== Page extract ==
————————

Crawler langbase.tools.crawl()

You can use the tools.crawl() function to extract content from web pages. This is particularly useful when you need to gather information from websites for your AI applications.

The crawling functionality is powered by the following services:


Pre-requisites

  1. Langbase API Key: Generate your API key from the User/Org API key documentation.
  2. Crawl API Key: Sign up at Spider.cloud OR Firecrawl to get your crawl API key.


API reference

langbase.tools.crawl(options)

Crawl web pages by running the langbase.tools.crawl() function.

Function Signature

langbase.tools.crawl(options);

// with types
langbase.tools.crawl(options: ToolCrawlOptions);

options

  • Name
    options
    Type
    ToolCrawlOptions
    Description

    ToolCrawlOptions Object

    interface ToolCrawlOptions {
    	url: string[];
    	apiKey: string;
    	maxPages?: number;
    	service?: 'spider' | 'firecrawl';
    }
    

    Following are the properties of the options object.


url

  • Name
    url
    Type
    string[]
    Required
    Required
    Description

    An array of URLs to crawl. Each URL should be a valid web address.


apiKey

  • Name
    apiKey
    Type
    string
    Required
    Required
    Description

    Your Spider.cloud API key – get one from Spider.cloud.


maxPages

  • Name
    maxPages
    Type
    number
    Description

    Maximum number of pages to crawl. Limits crawl depth.


service

  • Name
    service
    Type
    string
    Description

    The crawling service to use. Options are spider or firecrawl. Default is spider.

Install the SDK

npm i langbase

Environment variables

.env file

LANGBASE_API_KEY="<USER/ORG-API-KEY>"
CRAWL_KEY="<CRAWL-API-KEY>"

langbase.tools.crawl() examples

langbase.tools.crawl()

————————

(Excerpts from a dataset)
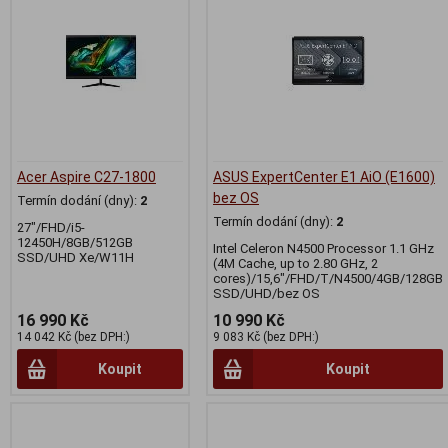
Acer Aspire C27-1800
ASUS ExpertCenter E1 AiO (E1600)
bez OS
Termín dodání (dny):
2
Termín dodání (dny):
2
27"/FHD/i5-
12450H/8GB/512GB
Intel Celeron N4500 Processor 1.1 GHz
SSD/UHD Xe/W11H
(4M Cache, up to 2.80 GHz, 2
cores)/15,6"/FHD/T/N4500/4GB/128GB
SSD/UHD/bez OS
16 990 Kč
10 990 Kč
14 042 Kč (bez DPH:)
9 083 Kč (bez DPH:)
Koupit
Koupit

————————

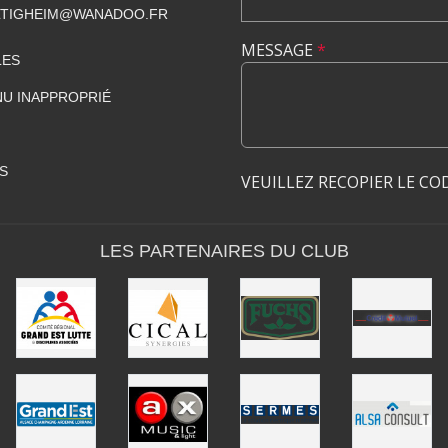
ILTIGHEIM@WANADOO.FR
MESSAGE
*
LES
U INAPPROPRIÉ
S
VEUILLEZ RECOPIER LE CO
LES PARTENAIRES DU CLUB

————————

== Actions to take ==
A. Decide whether each statement agrees with the crawler documentation, answering yes or no and quoting the deciding words: (i) the url property takes a single web address as a string; (ii) if no service is given, spider is used; (iii) the SDK is installed with npm.
B. Summarize the crawler documentation in two sentences.

== Exercise answers ==
A.
(i) No: "An array of URLs to crawl."
(ii) Yes: "Default is spider."
(iii) Yes: "npm i langbase"

B. The langbase.tools.crawl() function extracts content from web pages and requires a Langbase API key plus a crawl API key from Spider.cloud or Firecrawl. Its options object takes a required array of URLs and an API key, along with a maximum number of pages and a choice of crawling service that defaults to spider.